• _TASK DESCRIPTION_
Update the lines starting with the one containing "# DFS_CNS_SAT_Problem" and going on through the one containing "Vous allez devoir créer" by replacing "assignment" with "valuation", leaving everything else unchanged, and give back only those lines.

Stored data
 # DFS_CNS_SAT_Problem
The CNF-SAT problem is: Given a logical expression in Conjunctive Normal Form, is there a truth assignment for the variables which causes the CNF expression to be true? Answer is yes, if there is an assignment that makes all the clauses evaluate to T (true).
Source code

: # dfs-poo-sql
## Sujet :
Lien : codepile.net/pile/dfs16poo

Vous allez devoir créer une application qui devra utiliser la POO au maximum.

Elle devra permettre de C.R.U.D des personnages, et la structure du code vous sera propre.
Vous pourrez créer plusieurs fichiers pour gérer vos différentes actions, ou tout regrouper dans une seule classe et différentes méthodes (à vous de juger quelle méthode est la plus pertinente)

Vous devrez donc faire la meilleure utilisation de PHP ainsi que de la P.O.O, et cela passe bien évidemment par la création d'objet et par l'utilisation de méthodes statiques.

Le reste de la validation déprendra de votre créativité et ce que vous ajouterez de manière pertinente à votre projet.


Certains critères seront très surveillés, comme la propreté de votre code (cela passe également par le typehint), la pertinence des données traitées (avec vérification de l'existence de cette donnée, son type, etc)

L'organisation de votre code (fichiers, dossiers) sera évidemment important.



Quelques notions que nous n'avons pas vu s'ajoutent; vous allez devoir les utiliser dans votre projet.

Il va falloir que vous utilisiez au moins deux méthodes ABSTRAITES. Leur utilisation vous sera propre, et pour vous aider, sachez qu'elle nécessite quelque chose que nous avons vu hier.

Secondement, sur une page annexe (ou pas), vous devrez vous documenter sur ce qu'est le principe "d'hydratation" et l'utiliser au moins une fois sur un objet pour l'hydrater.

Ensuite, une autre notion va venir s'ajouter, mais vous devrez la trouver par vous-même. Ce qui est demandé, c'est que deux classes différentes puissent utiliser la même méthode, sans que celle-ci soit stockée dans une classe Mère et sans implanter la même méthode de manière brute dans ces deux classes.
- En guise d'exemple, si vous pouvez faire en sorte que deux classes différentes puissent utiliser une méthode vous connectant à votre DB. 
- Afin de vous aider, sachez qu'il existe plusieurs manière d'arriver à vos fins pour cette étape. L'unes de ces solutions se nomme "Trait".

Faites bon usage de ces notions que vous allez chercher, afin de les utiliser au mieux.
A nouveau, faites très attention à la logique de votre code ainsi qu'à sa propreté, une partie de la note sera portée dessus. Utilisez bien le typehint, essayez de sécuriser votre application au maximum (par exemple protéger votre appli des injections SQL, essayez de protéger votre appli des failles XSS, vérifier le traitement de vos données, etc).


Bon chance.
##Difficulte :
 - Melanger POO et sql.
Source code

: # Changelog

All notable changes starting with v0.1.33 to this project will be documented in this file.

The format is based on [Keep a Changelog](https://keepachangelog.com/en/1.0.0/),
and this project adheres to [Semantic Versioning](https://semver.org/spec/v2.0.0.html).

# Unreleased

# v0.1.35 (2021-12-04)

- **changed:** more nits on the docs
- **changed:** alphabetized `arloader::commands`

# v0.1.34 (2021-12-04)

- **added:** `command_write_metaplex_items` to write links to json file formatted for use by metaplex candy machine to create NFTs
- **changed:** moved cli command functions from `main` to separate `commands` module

==

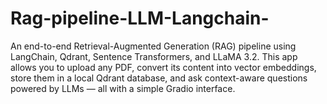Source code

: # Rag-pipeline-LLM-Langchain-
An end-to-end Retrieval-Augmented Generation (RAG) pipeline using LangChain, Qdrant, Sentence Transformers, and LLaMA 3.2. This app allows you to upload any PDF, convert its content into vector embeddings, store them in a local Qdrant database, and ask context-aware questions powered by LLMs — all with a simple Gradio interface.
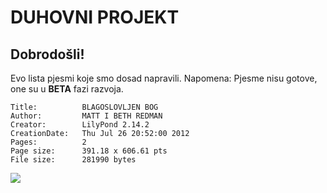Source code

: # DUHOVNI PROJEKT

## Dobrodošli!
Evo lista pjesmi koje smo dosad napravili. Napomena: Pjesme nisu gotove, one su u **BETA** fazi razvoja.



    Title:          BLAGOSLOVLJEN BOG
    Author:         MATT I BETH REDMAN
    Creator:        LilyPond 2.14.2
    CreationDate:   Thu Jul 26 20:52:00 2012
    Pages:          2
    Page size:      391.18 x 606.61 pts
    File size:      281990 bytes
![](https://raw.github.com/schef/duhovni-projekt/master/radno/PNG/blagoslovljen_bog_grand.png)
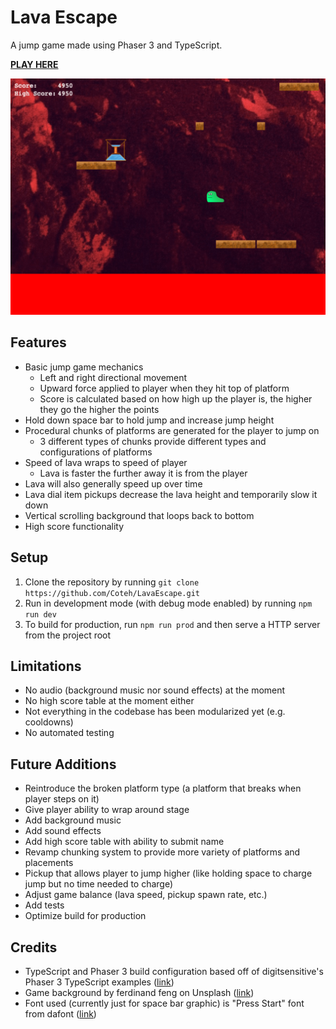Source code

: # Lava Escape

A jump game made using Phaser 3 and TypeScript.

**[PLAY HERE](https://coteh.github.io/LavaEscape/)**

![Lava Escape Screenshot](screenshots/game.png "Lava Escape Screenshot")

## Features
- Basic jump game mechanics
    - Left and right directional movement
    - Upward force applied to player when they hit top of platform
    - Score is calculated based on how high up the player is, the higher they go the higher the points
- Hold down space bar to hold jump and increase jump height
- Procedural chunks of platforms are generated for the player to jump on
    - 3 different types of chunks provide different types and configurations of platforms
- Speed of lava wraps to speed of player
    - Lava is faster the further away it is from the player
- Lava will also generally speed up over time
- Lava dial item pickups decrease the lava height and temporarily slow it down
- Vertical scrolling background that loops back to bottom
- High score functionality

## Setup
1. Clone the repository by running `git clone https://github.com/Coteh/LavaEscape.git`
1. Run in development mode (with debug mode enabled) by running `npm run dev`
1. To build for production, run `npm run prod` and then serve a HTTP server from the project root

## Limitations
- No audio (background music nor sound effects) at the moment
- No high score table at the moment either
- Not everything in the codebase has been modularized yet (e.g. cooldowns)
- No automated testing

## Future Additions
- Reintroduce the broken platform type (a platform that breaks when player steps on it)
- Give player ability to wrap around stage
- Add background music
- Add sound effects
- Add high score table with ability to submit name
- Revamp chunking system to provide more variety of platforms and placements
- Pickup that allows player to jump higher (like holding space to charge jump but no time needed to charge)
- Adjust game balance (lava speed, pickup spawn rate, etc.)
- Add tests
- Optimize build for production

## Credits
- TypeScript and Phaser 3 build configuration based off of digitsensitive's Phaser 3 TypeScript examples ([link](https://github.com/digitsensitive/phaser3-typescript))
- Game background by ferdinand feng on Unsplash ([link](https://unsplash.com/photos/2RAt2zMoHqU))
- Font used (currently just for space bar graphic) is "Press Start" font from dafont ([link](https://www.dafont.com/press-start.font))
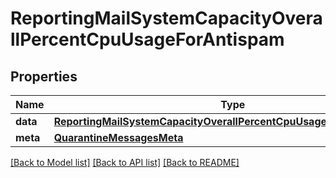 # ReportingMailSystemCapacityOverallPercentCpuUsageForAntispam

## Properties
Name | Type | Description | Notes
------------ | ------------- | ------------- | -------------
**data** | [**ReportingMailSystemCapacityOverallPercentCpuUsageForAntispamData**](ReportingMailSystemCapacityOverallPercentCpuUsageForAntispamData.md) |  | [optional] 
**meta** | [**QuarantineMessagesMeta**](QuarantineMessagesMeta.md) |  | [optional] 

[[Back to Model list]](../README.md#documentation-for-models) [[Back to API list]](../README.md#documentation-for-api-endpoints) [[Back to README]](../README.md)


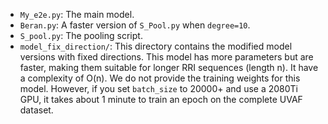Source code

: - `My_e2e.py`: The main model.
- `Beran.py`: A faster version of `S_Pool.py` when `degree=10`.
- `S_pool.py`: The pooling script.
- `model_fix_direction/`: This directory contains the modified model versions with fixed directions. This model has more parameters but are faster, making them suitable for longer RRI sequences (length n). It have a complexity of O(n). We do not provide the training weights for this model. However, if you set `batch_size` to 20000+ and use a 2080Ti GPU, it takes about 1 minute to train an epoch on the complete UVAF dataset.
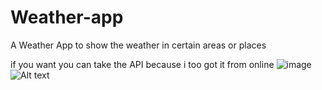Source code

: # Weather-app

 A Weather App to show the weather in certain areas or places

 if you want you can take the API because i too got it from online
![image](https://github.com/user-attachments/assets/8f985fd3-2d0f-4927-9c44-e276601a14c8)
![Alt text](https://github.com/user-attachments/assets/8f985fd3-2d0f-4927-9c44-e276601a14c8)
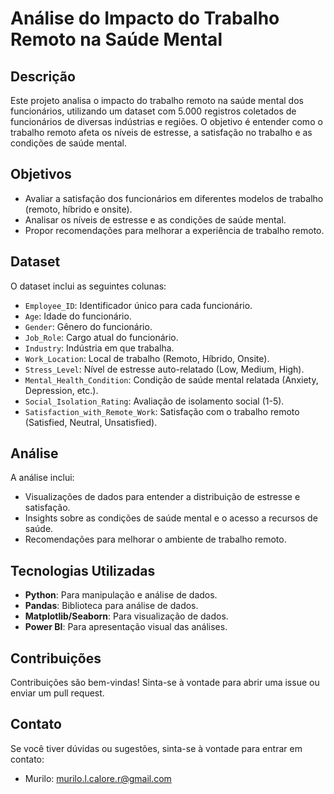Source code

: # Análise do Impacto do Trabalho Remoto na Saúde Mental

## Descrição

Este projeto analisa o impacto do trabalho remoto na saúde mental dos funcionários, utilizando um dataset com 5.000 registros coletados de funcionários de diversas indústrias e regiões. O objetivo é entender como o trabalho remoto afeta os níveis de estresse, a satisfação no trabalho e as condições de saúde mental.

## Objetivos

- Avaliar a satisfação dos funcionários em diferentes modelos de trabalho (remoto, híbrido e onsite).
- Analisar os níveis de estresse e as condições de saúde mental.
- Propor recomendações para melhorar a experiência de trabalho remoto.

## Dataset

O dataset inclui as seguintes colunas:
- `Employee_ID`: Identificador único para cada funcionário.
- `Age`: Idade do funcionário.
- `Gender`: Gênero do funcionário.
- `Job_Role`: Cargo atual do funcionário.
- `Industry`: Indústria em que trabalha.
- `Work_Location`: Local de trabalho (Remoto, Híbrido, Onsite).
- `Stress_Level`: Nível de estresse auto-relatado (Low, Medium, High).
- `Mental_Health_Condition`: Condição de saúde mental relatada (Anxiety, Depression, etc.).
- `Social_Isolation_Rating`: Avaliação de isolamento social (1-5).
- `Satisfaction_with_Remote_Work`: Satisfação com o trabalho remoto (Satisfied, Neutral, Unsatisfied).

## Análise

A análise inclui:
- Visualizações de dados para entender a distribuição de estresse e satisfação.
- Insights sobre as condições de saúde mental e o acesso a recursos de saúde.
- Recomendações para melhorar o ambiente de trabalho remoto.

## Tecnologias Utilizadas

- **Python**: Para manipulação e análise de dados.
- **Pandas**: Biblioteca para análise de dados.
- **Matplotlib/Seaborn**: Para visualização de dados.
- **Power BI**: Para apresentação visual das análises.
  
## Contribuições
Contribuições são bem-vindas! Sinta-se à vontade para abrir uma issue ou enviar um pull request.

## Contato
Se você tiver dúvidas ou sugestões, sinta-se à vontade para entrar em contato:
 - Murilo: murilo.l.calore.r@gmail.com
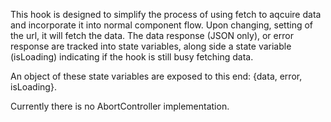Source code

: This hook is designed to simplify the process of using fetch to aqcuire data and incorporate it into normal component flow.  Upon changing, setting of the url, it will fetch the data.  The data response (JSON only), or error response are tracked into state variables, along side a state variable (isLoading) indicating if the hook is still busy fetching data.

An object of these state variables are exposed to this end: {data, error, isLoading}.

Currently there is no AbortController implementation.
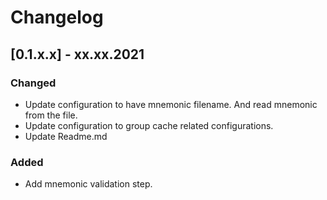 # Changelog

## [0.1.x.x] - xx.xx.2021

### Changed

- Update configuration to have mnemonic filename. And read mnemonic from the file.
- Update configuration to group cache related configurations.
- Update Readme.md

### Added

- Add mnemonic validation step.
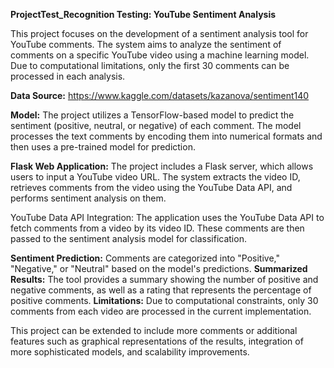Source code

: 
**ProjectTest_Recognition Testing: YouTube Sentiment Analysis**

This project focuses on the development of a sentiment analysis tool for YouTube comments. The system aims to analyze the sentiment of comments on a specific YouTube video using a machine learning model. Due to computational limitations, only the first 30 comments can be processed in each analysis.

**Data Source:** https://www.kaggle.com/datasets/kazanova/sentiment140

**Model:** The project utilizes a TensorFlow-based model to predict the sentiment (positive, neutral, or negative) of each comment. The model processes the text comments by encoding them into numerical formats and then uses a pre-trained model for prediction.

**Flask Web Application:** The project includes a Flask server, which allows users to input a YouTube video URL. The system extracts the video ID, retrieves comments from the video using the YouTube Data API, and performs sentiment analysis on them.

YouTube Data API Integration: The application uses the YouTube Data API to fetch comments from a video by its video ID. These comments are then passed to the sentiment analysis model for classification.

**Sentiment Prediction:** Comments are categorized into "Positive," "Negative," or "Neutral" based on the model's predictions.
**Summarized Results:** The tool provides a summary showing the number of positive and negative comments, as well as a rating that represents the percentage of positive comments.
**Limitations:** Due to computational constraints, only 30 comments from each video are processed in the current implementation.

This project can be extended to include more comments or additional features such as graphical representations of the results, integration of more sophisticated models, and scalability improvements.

• _EXERCISE SOLUTION_
 # DFS_CNS_SAT_Problem
The CNF-SAT problem is: Given a logical expression in Conjunctive Normal Form, is there a truth valuation for the variables which causes the CNF expression to be true? Answer is yes, if there is an valuation that makes all the clauses evaluate to T (true).
Source code

: # dfs-poo-sql
## Sujet :
Lien : codepile.net/pile/dfs16poo

Vous allez devoir créer une application qui devra utiliser la POO au maximum.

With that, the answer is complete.